A study applied NLP as a supplement to ICD-9 codes and laboratory values to better define and risk-stratify patients with cirrhosis. NLP was applied to 5 343 primary care patients with ICD-9 codes indicating chronic liver disease. 168 of these were manually reviewed at random as a benchmark. The algorithm performed with a positive predictive value (PPV), negative predictive value (NPV), sensitivity, and specificity of 91.78%, 96.84%, 95.71%, and 93.88% respectively. The study states that the NLP component of the algorithm was the most important. This section performed with a PPV, NPV, sensitivity, and specificity of 98.44%, 93.27%, 90.00%, and 98.98& respectively.
Although NLP offers a significant amount of potential development in the health sector, this does not come without its challenges.
Machine learning models, although objective, are a product of the data that is used for their training. As a result of this, biases in training data result in biases in machine learning models, and NLP models are no exception. These biases are the result of training sets that are not fully representative of the population of interest, have missing or misclassified data, and measurement error. Improving population representation in EHR data will help to reduce model bias and improve model performance in general.
The training of an NLP model involves the definition of outcomes against which the model can validate. Once the outcomes are set, the model is tested by its ability to predict those specific outcomes. This is powerful when specific outcomes are defined, but it is clear that this has limitations for the prediction of long-term risk factors associated with chronic diseases.
A large amount of the NLP applications discussed above involve the training of the model on EHR data. In order to ensure model accuracy, this EHR data must be as consistent as possible. However, due to the nature of the free text used to describe patient interactions and assessments, a large amount of variation can exist. This is particularly apparent between different medical specialisations and professionals. The standardisation of these reports will assist with model development and accuracy. SNOMED-CT has been adopted as a standard vocabulary among members of the NHS. The resultant challenge, however, is allowing doctors to describe patient subtleties and intricacies while using highly structured vocabulary.

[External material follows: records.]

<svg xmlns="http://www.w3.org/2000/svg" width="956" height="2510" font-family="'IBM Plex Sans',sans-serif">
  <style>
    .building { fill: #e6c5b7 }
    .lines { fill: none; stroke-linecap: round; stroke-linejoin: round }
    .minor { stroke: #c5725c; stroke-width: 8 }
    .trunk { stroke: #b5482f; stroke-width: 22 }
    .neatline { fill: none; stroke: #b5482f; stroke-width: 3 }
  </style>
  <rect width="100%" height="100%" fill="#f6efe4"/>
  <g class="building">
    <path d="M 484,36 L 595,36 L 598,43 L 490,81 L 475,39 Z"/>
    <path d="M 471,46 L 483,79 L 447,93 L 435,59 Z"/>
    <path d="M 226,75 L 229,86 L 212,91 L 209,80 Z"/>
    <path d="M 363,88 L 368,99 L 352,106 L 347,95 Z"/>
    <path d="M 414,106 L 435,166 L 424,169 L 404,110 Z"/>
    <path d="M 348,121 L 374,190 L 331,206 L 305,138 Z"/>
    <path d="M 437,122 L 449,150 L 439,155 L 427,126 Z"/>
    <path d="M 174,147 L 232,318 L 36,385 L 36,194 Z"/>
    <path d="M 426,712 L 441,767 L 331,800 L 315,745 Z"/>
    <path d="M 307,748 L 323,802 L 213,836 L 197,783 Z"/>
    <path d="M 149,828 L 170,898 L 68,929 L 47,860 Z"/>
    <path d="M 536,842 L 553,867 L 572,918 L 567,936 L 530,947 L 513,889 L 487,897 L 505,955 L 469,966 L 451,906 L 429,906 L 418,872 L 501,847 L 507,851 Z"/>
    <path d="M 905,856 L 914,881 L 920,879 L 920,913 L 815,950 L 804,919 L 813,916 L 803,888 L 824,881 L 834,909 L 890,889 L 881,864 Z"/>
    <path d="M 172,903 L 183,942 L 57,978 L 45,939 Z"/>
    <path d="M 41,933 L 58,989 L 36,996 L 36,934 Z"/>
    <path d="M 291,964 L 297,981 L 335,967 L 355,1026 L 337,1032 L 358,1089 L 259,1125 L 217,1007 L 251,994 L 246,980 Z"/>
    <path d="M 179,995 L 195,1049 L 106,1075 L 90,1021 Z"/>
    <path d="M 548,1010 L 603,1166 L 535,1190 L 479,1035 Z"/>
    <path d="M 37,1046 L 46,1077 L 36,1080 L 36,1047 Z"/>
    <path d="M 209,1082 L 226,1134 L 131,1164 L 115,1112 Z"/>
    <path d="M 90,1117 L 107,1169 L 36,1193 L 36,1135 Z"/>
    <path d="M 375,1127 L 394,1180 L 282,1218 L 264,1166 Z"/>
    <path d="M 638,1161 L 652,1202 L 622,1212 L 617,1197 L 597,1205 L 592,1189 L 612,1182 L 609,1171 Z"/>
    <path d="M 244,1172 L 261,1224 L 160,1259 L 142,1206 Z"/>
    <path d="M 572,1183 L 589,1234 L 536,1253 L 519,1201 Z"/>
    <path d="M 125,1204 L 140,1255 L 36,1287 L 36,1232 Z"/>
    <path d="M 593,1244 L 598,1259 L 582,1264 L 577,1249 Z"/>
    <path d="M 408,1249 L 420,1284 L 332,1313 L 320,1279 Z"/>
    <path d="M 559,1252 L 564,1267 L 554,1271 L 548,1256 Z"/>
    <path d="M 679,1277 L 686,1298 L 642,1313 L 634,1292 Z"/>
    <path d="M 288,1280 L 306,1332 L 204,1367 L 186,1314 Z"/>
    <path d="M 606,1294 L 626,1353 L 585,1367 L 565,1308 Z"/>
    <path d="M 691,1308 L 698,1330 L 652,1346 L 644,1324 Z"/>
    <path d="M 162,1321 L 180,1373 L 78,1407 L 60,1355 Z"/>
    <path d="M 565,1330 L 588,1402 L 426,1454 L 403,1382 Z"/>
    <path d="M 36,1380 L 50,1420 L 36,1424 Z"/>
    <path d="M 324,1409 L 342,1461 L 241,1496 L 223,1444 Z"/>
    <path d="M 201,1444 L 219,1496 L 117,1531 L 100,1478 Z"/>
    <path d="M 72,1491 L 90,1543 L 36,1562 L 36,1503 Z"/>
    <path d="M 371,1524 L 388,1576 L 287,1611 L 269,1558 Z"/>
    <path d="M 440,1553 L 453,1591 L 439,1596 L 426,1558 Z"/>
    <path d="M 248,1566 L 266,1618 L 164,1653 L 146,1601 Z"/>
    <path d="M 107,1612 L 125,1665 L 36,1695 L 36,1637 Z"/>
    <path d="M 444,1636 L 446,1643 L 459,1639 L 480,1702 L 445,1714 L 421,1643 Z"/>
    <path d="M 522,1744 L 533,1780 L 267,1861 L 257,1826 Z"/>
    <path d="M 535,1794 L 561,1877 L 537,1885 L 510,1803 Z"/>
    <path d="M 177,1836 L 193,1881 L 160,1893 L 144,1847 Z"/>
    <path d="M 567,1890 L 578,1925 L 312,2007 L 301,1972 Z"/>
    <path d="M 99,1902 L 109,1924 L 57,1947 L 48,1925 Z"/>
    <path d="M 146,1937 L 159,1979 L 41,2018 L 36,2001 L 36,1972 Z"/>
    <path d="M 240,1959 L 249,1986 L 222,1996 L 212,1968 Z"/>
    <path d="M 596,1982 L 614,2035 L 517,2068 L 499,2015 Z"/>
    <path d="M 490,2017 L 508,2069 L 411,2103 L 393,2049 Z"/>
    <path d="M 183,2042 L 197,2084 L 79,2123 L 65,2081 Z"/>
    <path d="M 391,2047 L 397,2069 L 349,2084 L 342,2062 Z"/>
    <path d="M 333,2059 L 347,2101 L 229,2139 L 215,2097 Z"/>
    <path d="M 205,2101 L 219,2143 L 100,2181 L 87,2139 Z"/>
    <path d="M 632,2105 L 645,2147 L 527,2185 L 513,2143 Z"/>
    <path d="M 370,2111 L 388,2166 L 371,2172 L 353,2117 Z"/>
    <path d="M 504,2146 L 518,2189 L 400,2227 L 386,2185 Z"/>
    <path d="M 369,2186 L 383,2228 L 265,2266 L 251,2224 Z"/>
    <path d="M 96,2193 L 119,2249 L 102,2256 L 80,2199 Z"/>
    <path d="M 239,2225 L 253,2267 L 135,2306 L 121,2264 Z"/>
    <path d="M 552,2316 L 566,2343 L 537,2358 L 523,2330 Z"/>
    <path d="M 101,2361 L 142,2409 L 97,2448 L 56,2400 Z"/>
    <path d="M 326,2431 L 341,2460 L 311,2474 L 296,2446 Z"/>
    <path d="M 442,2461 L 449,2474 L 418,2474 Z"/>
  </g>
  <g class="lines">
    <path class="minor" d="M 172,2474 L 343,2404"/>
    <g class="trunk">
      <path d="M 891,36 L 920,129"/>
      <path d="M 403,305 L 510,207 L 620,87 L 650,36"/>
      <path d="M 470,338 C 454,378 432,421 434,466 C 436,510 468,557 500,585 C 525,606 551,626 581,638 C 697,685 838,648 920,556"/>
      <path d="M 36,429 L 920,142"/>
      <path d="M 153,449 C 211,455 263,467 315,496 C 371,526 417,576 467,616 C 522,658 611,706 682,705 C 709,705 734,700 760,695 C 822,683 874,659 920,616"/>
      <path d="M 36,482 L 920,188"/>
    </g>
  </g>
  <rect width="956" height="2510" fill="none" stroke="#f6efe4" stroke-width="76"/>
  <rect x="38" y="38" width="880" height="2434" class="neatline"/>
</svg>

NLP has the capacity to make a significant impact in the healthcare sector. It has the capability to reduce the amount of time that doctors spend on administrative tasks, reduce the load of low-risk patients on doctors, as well as assist with medical research. However, this potential for significant change does not come without its challenges. The development of these models is subject to model bias, strict outcomes, and raw data inconsistencies. It is the responsibility of those involved in model development to take these factors into account to ensure that these models can apply to whole populations within reasonable accuracies.